YOUR INSTRUCTIONS:
Rewrite the lines below as a numbered list, skipping blank lines and leaving the pictures out.
*** Opening of DATA BELOW ***
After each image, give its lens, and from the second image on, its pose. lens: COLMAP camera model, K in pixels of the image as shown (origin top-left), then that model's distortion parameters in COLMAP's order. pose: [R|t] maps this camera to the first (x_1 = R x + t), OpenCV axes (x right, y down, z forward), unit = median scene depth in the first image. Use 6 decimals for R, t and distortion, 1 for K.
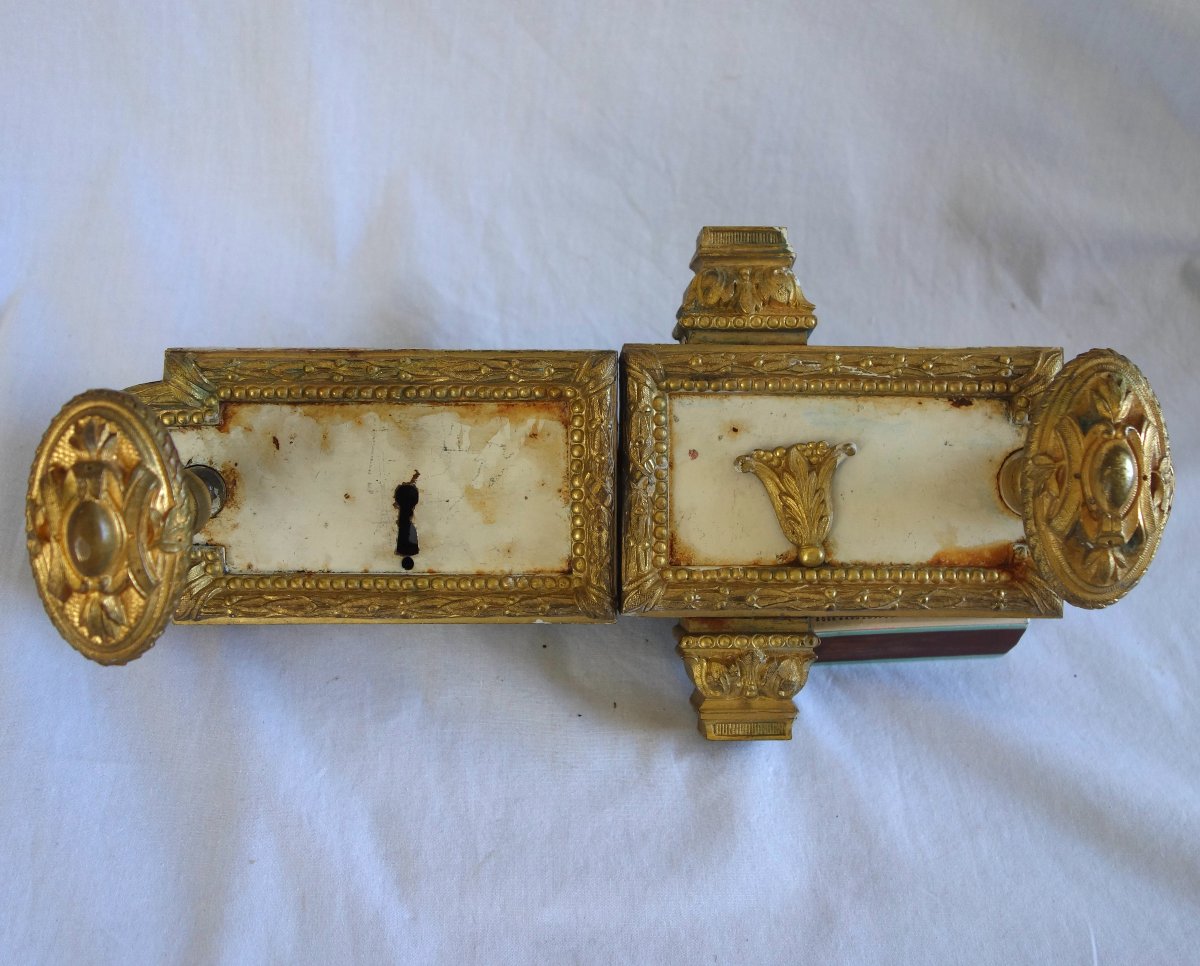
lens RADIAL K [[1137.5, 0, 600.0], [0, 1137.5, 483.0], [0, 0, 1]] dist [0.002977, -0.000091]
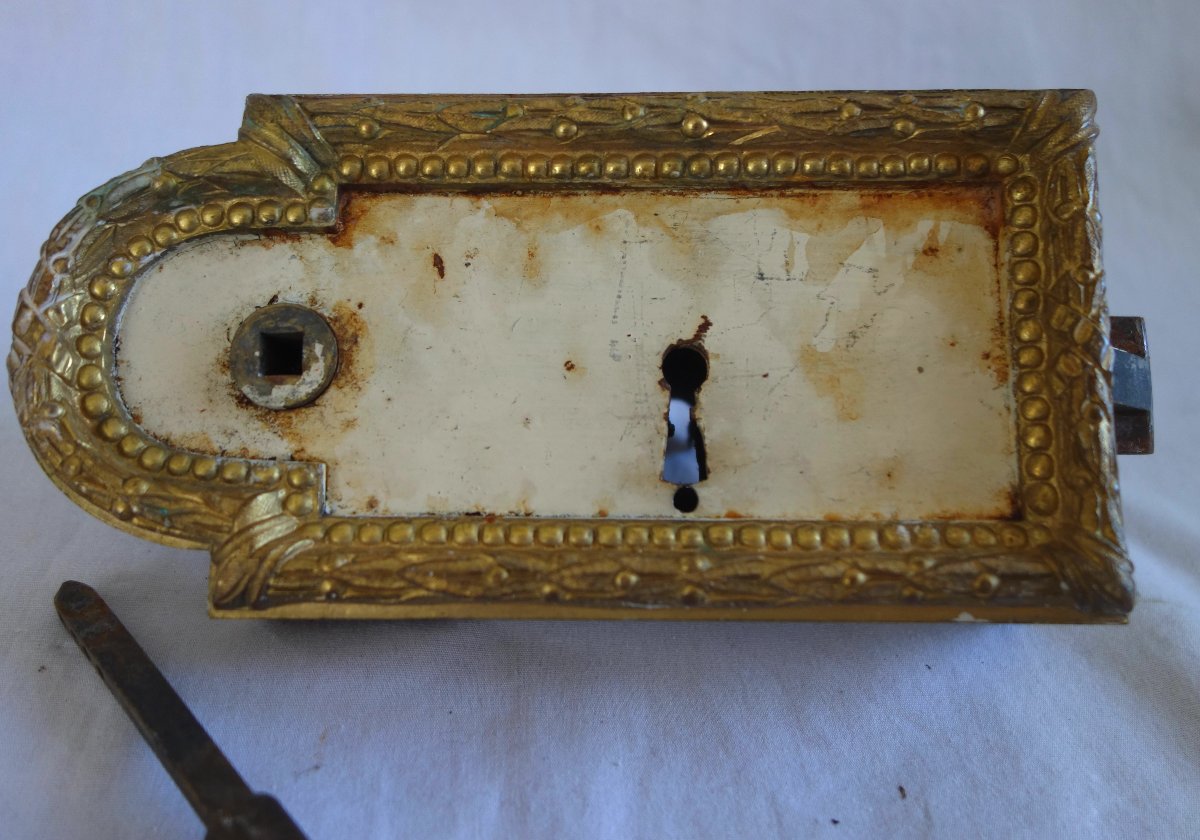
lens RADIAL K [[1002.1, 0, 600.0], [0, 1002.1, 420.0], [0, 0, 1]] dist [0.002610, 0.001377]
pose [[0.999392, -0.000081, -0.034862, -0.193958], [-0.008648, 0.968168, -0.250152, 0.149227], [0.033772, 0.250301, 0.967579, 0.571763]]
*** Close of DATA BELOW ***
RESULT:
1. After each image, give its lens, and from the second image on, its pose. lens: COLMAP camera model, K in pixels of the image as shown (origin top-left), then that model's distortion parameters in COLMAP's order. pose: [R|t] maps this camera to the first (x_1 = R x + t), OpenCV axes (x right, y down, z forward), unit = median scene depth in the first image. Use 6 decimals for R, t and distortion, 1 for K.
2. lens RADIAL K [[1137.5, 0, 600.0], [0, 1137.5, 483.0], [0, 0, 1]] dist [0.002977, -0.000091]
3. lens RADIAL K [[1002.1, 0, 600.0], [0, 1002.1, 420.0], [0, 0, 1]] dist [0.002610, 0.001377]
4. pose [[0.999392, -0.000081, -0.034862, -0.193958], [-0.008648, 0.968168, -0.250152, 0.149227], [0.033772, 0.250301, 0.967579, 0.571763]]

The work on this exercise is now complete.